The exhibition is
based on more than 100 cuneiform tablets, each no bigger than an adult's
palm, that detail transactions and contracts between Judeans driven
from, or convinced to move from, Jerusalem by King Nebuchadnezzar around
600 BC. Archaeologists got their first chance to see the tablets -- acquired by
a wealthy London-based Israeli collector -- barely two years ago. They
were blown away. "It was like hitting the jackpot," said Filip Vukosavovic, an expert
in ancient Babylonia, Sumeria and Assyria who curated the exhibition at
Jerusalem's Bible Lands Museum. "We started reading the tablets and within minutes we were
absolutely stunned. It fills in a critical gap in understanding of what
was going on in the life of Judeans in Babylonia more than 2,500 years
ago." So begins a Reuters story about 2,500 year old Jewish tablets from the era when the Jews lived in exile in Babylon.
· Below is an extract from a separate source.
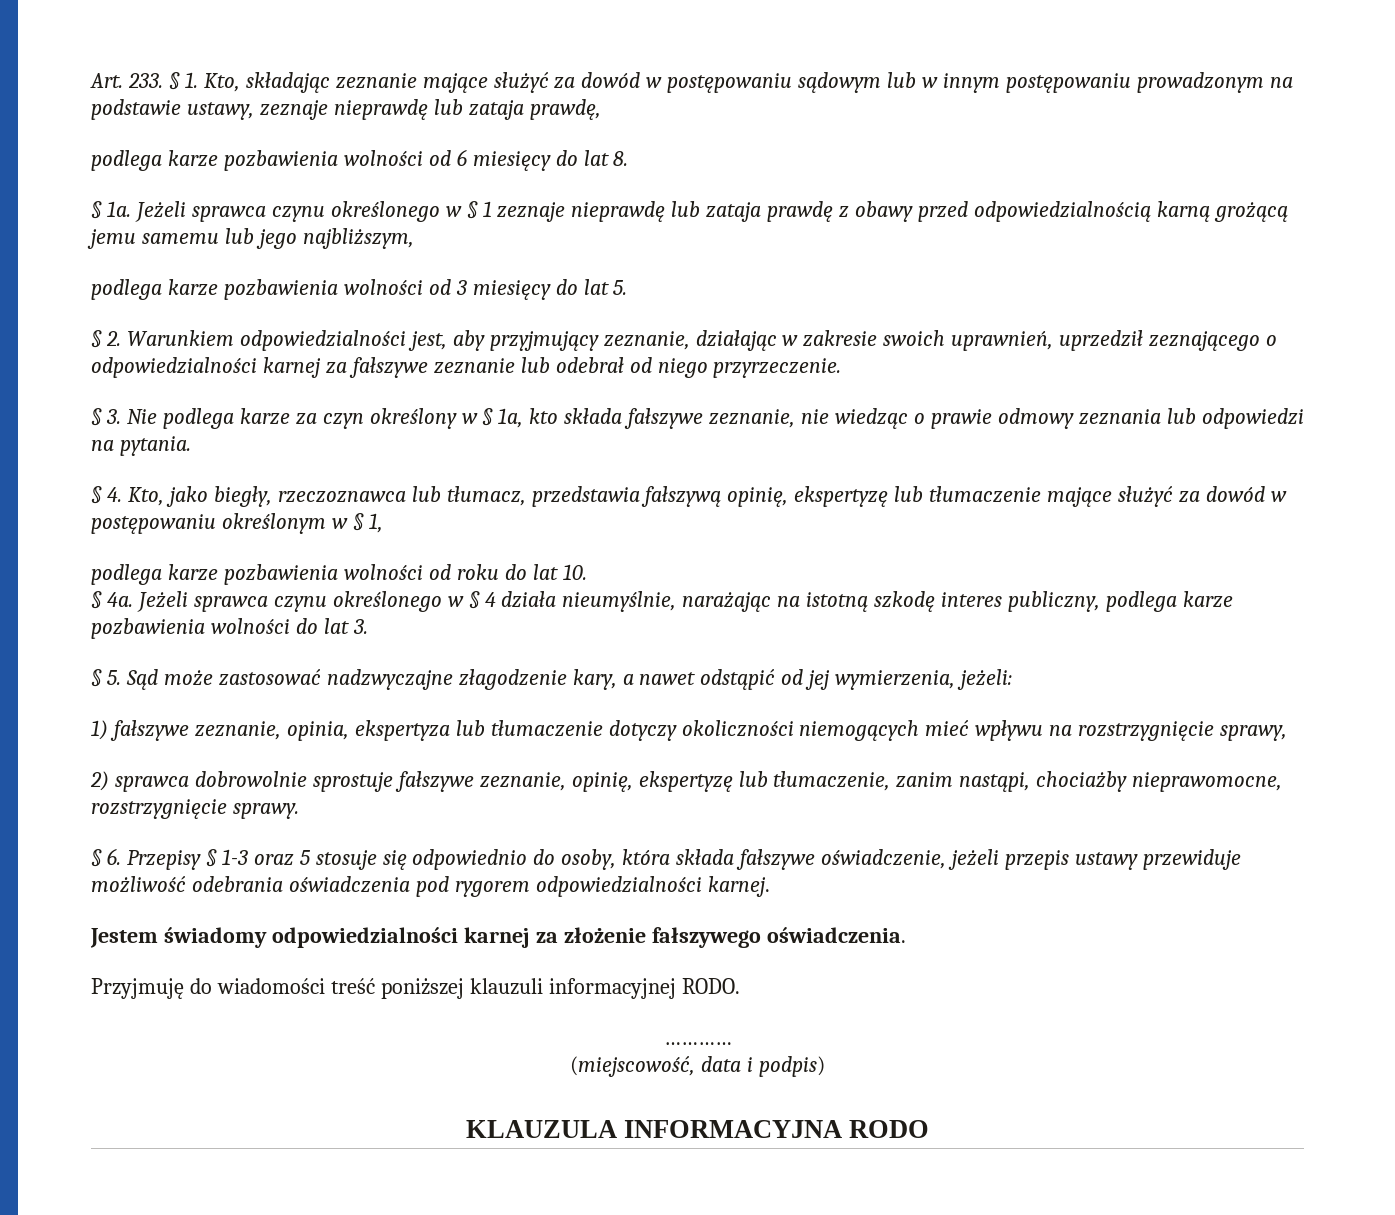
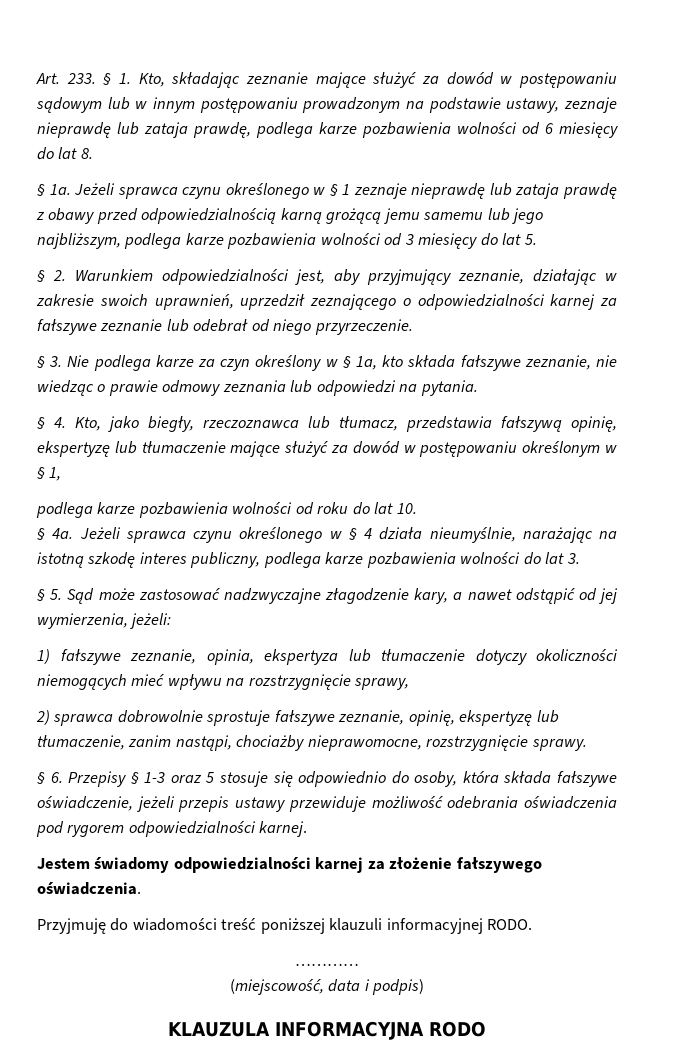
(601, 109) // -> (251, 130) none
(414, 238) // -> (121, 241) none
The story here is that there is no story. In other words, what was not found was evidence to contradict the Biblical account. What was found accords with the Scriptures and gives evidence to the names, places, and descriptions in the Bible of the time of exile during the reign of Nebuchadnezzar.
There are those who threaten us that the Biblical witness cannot stand up to scrutiny, that the historical record does not accord with the Biblical witness, and that archeology will undo our confidence in the Word of God. Well, as Dr. Paul Maier loves to say, archeology is the best friend to the Bible. The more we dig up and discover, the better the Bible looks under a scientific examination.
We are not afraid. The truth can stand the test. Scripture is reliable.
2 comments:
really does seem to me that the history of modern biblical criticism is a history of being wrong.
I guess I have not read in depth on this, only on Fox. Pastor Peters, did the archeologists have some presuppositions they were trying to prove? I was wondering why you made the comments you did?